I tried the local food for the first time this morning. The cuisine was definitely interesting, and consisted of rice and pork with some sort of weird sauce. All in all, not too bad. What made me really happy, though, was the price. For a filling, tasty breakfast, it only cost about 60 cents (and I’m sure they upped the price for the white foreigners who probably didn’t know any better).
Anyway, after taking a short walk and poking our heads in a few temples, we headed back to the hostel. Twenty minutes later, the van that was taking us to the bus stop pulled up and honked. My favorite Cambodian person grabbed my bags, and walked Bryan and I to the van. I thanked him, and he gave his typical happy smile. I wonder if he remembers my name.
The bus itself was incredibly odd. With bright red fake wood floors, floral wall paper, bright polka dot seats, and pink curtains, it looked like someone had attempted to combine the décor of a strip club, grandmother’s house, and child’s bedroom all into one bus. To say the least, it was a very confusing concept. My brain was in a whirl every time I tried to grasp the overall look of the place. After a while, I just gave up and enjoyed the view of the Cambodian countryside.
Riding through the country in Cambodia gave a very different feel than the city. There were obviously fewer people living in the rural areas, which were more like jungle than actual living space. The people living there also seemed to have no issue with nudity, as most of the children ran around with no clothes, and seemingly, no cares. In the more rural areas, almost all the houses seemed to be built on stilts, with a staircase leading up to the second (or main) floor. I’m not exactly sure what this was for, though it may have had something to do with the rain. Cambodia gets a lot of rain each year, and probably a lot of flooding in the areas that are not equipped to deal with the rain. By building houses on stilts, families could effectively protect their homes from the next incoming weather disaster.

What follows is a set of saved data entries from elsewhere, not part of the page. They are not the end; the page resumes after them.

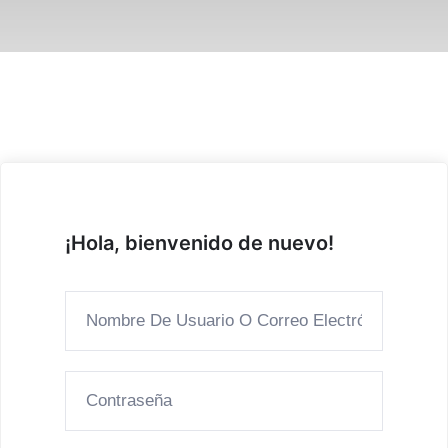
¡Hola, bienvenido de nuevo!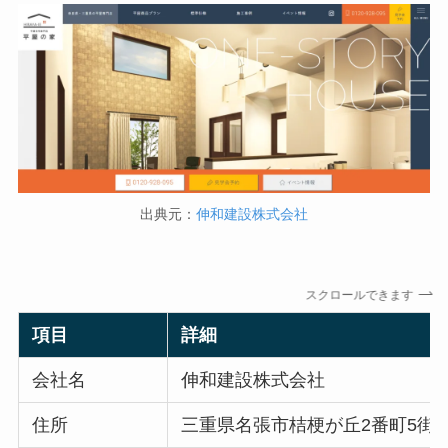
出典元：
伸和建設株式会社
スクロールできます
項目
詳細
会社名
伸和建設株式会社
住所
三重県名張市桔梗が丘2番町5街区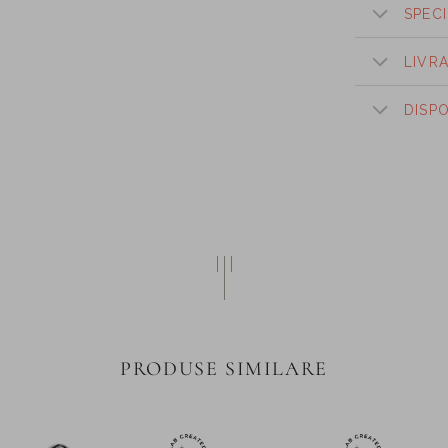
SPECI
LIVR
DISP
PRODUSE SIMILARE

At one point we stopped at a local market. The moment we stepped off the bus, we were surrounded by children, each shoving their food products in our face. “Sweet bananas, only one dollar!” and “Pineapple! Two for one dollar!” seemed to be the chime of the hour, as every single child mobbed us with their local goods. However, as if this were not enough, two or three of the girls even carried around giant tarantula spiders with them. Although I did not have a problem with the spiders (yeah, they’re gross, but there are worse things), a few of the other travelers on the bus did not enjoy them. With their pitiful yelps and screams, the children giggled, following them with their spiders. This must have been a field day for those kids. Make money AND torment foreigners – very productive.
A few hours later, we eventually made it to Siem Reap. Right away, I could tell that this city was much more tourist friendly. It was less of a bustling city, as there were fewer scooters and open shops along the side of the road, and more of a hodgepodge of every culture imaginable that allowed for a person of any ethnicity to feel comfortable. This city certainly catered to and attracted every type of person, which came as no surprise to me. I mean, Angkor Wat is pretty damn cool.
After reaching the hostel and finding out that the plug for my computer indeed fits into the socket (that was the icing of my cake of a day), I settled down for a nice, quiet evening of hanging out and resting. Much more excitement to come tomorrow! Woo Angkor Wat!